After demolishing Bjorn Borg in four sets—4-6, 6-2, 6-4, 6-3—at the U.S. Open a few minutes earlier, McEnroe had become indisputably the best. Oh yes, Borg still reigns supreme on clay, but that is small global potatoes, like stacking up the Hiroshima Carp next to the Philadelphia Phillies. Indeed, so high does McEnroe now stand that he helped make the women's tournament more intriguing than the men's. Of course, that is subject to sudden change. With her thrilling victory over Martina Navratilova, Tracy Austin is, at age 18, poised at that same edge of domination where McEnroe stood this time last September.
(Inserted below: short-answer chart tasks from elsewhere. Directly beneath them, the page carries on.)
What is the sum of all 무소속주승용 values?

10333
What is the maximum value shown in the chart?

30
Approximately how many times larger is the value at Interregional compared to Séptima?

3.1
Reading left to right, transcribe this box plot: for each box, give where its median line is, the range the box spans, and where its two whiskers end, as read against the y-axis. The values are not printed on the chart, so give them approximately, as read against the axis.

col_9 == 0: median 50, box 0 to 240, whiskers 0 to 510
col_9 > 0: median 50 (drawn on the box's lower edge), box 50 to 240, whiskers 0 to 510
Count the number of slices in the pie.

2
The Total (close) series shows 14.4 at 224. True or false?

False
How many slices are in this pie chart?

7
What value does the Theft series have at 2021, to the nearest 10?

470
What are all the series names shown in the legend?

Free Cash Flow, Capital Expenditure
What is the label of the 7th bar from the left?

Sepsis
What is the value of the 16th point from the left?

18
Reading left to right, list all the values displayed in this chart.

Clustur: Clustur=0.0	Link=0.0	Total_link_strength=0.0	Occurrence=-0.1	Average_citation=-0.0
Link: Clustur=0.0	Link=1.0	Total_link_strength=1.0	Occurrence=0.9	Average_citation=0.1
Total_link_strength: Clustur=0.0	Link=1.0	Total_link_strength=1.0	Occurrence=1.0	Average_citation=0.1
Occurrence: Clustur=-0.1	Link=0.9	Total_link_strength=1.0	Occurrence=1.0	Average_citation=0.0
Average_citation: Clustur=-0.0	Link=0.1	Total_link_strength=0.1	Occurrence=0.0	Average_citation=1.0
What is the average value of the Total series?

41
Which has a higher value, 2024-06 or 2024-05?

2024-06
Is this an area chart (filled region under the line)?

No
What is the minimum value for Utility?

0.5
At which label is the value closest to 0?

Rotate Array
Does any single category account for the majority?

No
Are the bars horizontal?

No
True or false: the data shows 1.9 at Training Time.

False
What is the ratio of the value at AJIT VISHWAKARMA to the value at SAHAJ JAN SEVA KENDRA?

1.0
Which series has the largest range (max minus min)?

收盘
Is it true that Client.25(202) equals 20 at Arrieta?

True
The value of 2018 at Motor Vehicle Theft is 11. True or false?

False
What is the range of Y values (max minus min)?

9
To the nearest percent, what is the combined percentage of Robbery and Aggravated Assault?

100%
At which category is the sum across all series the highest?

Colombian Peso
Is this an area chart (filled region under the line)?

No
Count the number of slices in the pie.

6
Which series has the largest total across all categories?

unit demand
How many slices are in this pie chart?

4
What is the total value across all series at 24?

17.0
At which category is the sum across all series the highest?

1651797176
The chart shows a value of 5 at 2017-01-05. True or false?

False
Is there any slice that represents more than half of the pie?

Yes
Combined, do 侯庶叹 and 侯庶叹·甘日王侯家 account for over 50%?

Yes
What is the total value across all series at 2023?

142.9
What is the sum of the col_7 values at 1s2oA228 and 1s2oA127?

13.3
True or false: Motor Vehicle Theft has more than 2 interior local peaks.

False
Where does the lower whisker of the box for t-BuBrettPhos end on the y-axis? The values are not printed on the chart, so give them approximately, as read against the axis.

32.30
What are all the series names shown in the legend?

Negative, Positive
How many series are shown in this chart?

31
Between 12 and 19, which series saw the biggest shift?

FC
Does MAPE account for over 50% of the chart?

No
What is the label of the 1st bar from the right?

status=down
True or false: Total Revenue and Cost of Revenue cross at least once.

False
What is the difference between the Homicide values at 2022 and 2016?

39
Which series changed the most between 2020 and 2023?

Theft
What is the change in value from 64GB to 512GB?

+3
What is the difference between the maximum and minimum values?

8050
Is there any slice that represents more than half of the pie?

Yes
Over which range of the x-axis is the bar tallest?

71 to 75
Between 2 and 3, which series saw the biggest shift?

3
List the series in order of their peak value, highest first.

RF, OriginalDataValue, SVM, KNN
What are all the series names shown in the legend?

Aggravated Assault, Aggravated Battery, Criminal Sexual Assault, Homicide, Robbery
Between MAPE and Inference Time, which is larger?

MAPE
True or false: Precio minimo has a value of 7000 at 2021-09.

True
Austin, though, must yet repel legitimate contenders, like the renascent Navratilova. McEnroe bestrides his field. For too long now, Borg's failures to win the Open have been attributed to New York, the airplanes, the weather, the lights, the longitude, everything in town but Bowie Kuhn. Sunday McEnroe exposed all that dime-store psychology as so much fancy.

Instead it is simply this: Borg doesn't have the total game to beat McEnroe on a hard court, at least not in Flushing Meadow, not when it matters. McEnroe so controlled the match that on those rare occasions when he was broken, it was more because of his own momentary lapses than of anything the befuddled challenger did.

The night before, in the semis, Borg had everybody raving by slugging fast flat serves past the late, great Jimmy Connors. But that wasn't comparable to dealing with Mac. Borg could flail away against Jimbo because if he missed the first one. so what? Connors was no threat to come in against Borg's relatively weak second delivery. Connors has now lost 10 times in a row to Borg. Against Borg, Connors is like an eager child who has been given a toy to construct, and each time he faithfully puts all the pieces together the same way, all wrong.

Playing McEnroe, Borg dared follow his serve in only when he sliced a first ball wide to the backhand in the deuce court. On most other occasions, after an exchange or two, there would be McEnroe, treading water at the net. On several break points McEnroe crowded the second serve, slid over and nailed a forehand right past Borg. It was scary how easily he made those returns against the second best player in the world.